The first Windmill was about a third of a mile walk. We walked across the bridge over the canal and started exploring the windmill. As we learned in the Zannse Schans windmills area, windmills are set up to do one job and one job only. All of these windmills in the Kinderdijk area were meant to pump water out of the low lands into a canal to be drained into the ocean.

This museum was meant to show how the millers and their families lived in the windmills while performing their duties. The wind was a nice breeze at about 12 knots today and so that allowed us to get an idea of the type of noise that was generated inside of the windmill while it was working while the family was living there.

This is how you stop a windmill from turning. Pull on a rope, that pulls on an arm, that squeezes wood down on the turning windmill drum. If the windmill is turning too fast you can't slow it down because the friction of stopping it will make the wood catch on fire. That's why the miller's work is never done.



It is so cool to be here with all these windmills



There are many stories as to how the Kinderdijk (Children dike) windmills got their name, but the one they love the most is that there was a baby in a basket floating down the river with a cat balancing on it that they found after a major flood.



Have you ever seen a more iconic picture?



As we approached the second windmill that we could explore and tour, the miller was trimming the sails.



On closer inspection this windmill has stainless steel blades. Around the turn of the century the windmills were replaced by diesel pumps. Diesel was in short supply after the Germans invaded the Netherlands. So the fields still needed to be pumped out and the Germans redesigned the blades of the windmills to be more efficient.



The windmills in this area used blades slapping at the water to move the water 5 feet from the lower canal to the upper canal. As you can see, when the wind speed was up, the paddlewheel did a good job of moving the water.



We were done with all the windmills and the gift shop and a short snack by 3:45 PM.  Our water taxi was due to arrive in 15 minutes which gave us just enough time to sit down and relax and contemplate the cool things that we had seen today.



Our ride back to Rotterdam would only take us 30 minutes in the water taxi. Along the way we saw this beauty on the side of the river.



Watching us sail under the bridge in Rotterdam was our son, Brian. He was there to join us on our two week cruise.

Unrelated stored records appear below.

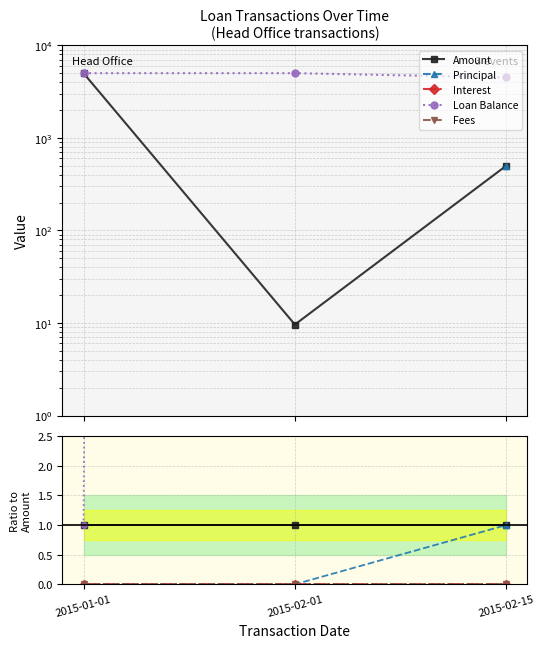

Reading right to left, list all the values displayed in this chart.

Amount: 2015-02-15=1.0	2015-02-01=1.0	2015-01-01=1.0
Principal: 2015-02-15=1.0	2015-02-01=0.0	2015-01-01=0.0
Interest: 2015-02-15=0.0	2015-02-01=0.0	2015-01-01=0.0
Loan Balance: 2015-02-15=9.0	2015-02-01=520.3	2015-01-01=1.0
Fees: 2015-02-15=0.0	2015-02-01=0.0	2015-01-01=0.0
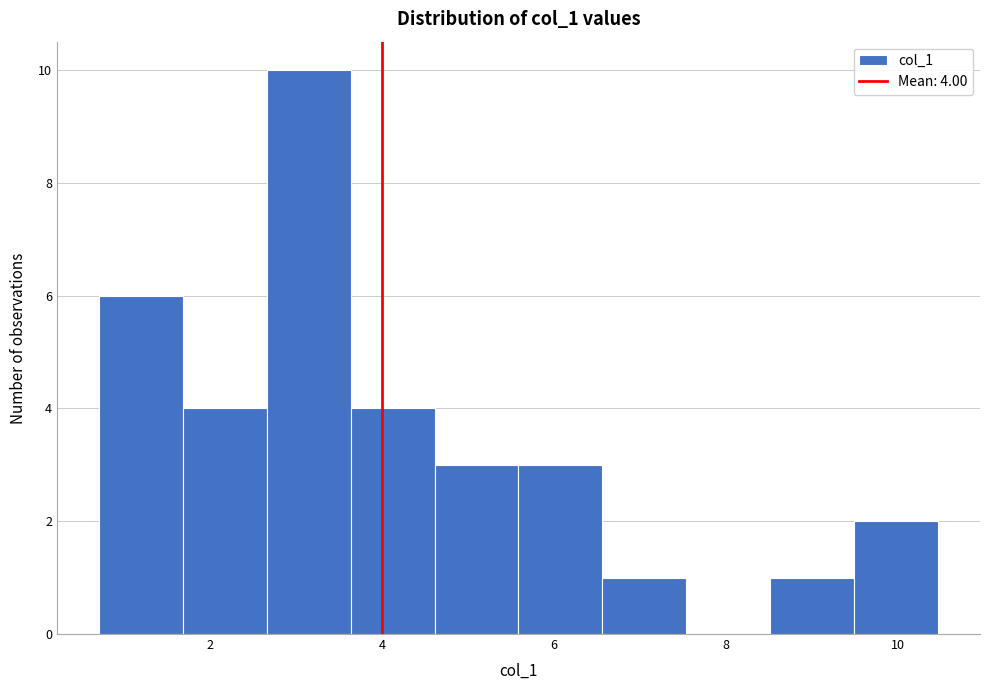

Over which range of the x-axis is the bar tallest?

2.6 to 3.6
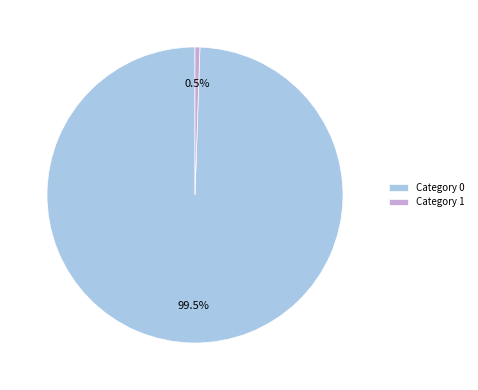

Which category has the smallest portion of the pie?

Category 1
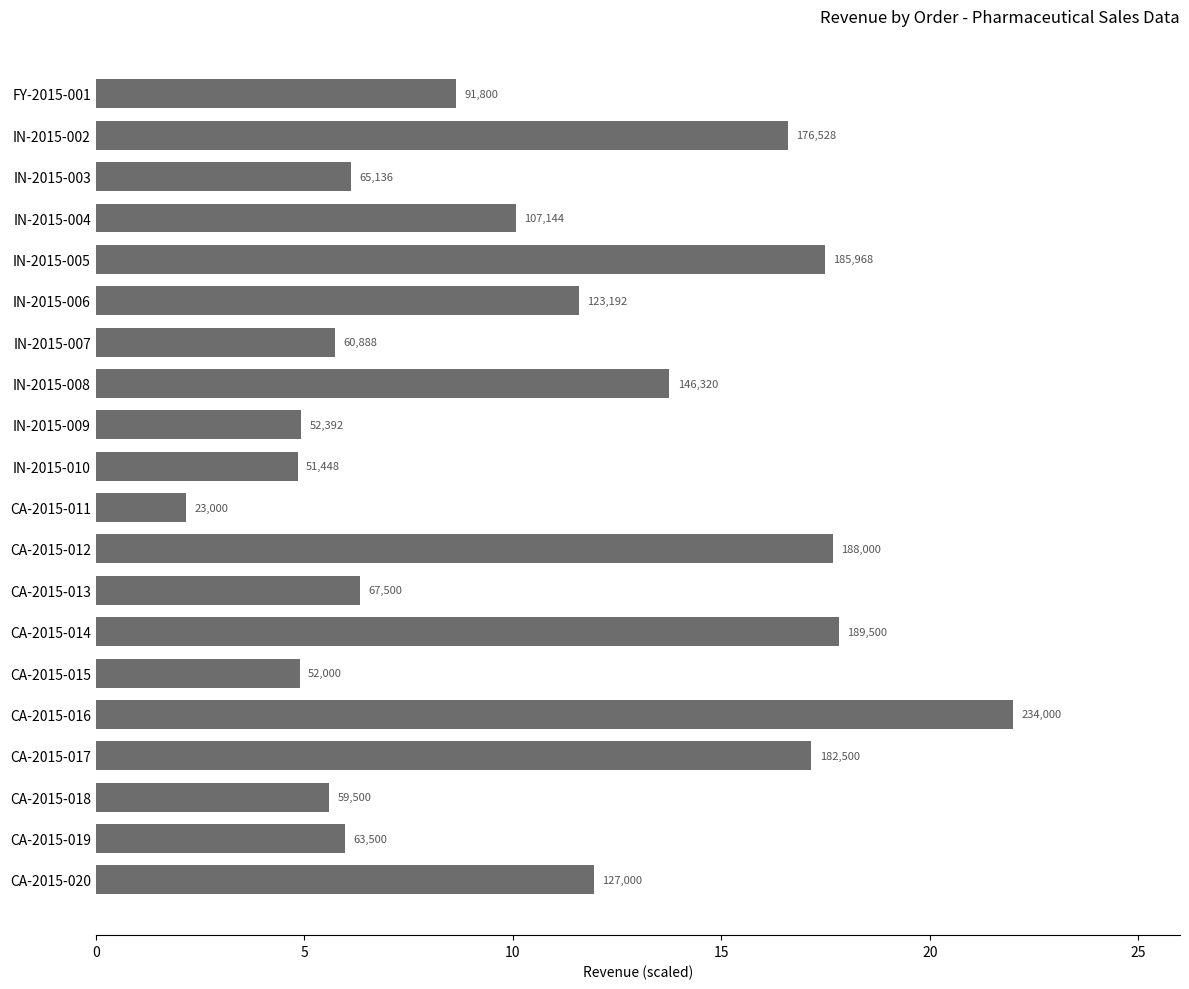

Does the chart contain any negative values?

No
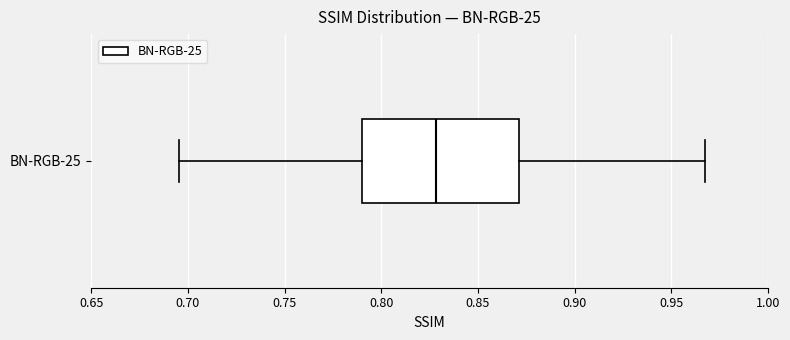

Read this box plot against the x-axis: the position of the median line, the range covered by the box, and the ends of both whiskers. The values are not printed on the chart, so give them approximately, as read against the axis.

median 0.830, box 0.790 to 0.870, whiskers 0.695 to 0.970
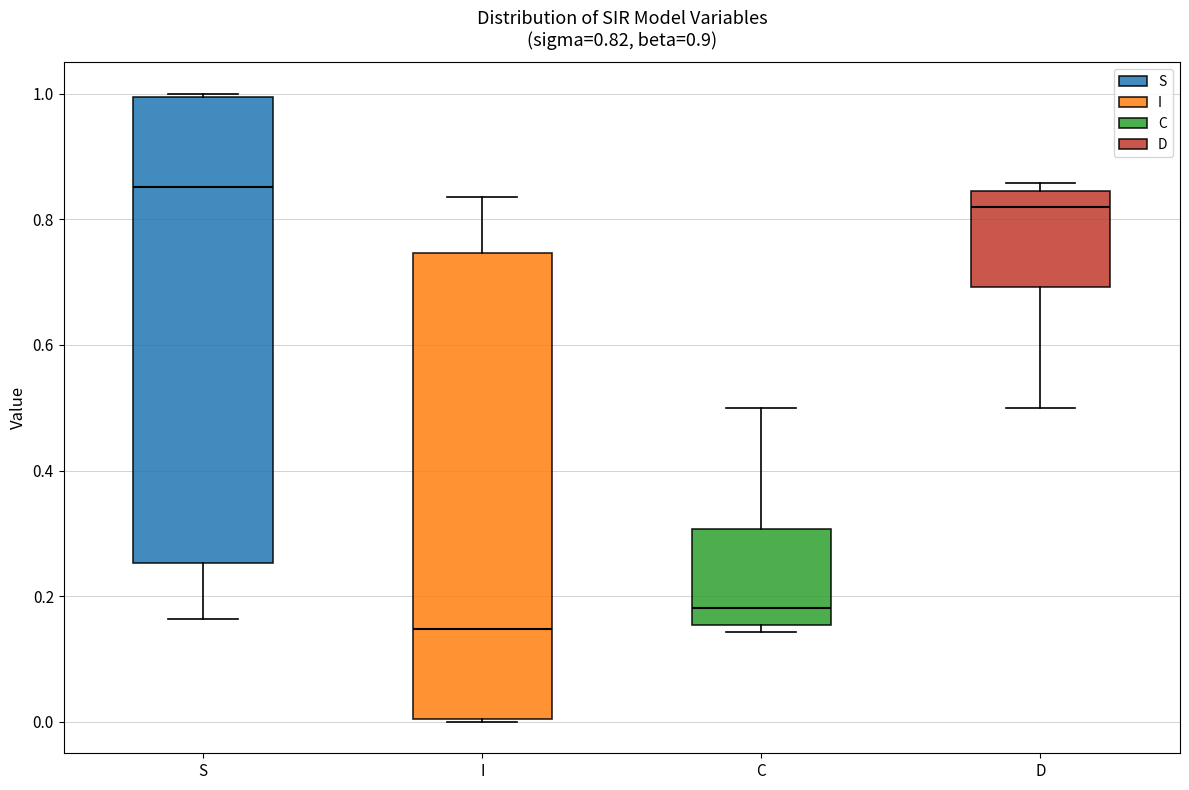

Which box has the highest median line?

S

We wandered through town along the canal and dock area and finally made it up to the Markel, a huge market, food, cafe, and housing complex.



Rotterdam is home to some really cool architecture





After touring around the dock areas we managed to scramble back inside the Markel during a rainstorm. We attempted to buy some gelato, but the vendor wouldn't take cash and they wouldn't take our American credit cards, so we were almost going to do without. A nice gentleman that we had allowed to go ahead of us, overheard our plight and offered to buy us the gelato if we could reimburse him with cash. Oh joy! We stood and talked with him for a while as we all ate our gelato.

The rain was still coming down as we headed back towards our hotel over by our cruise ship, so we decided to take a tram for a couple of stops that lessened the amount of time that we were going to be out in the rain.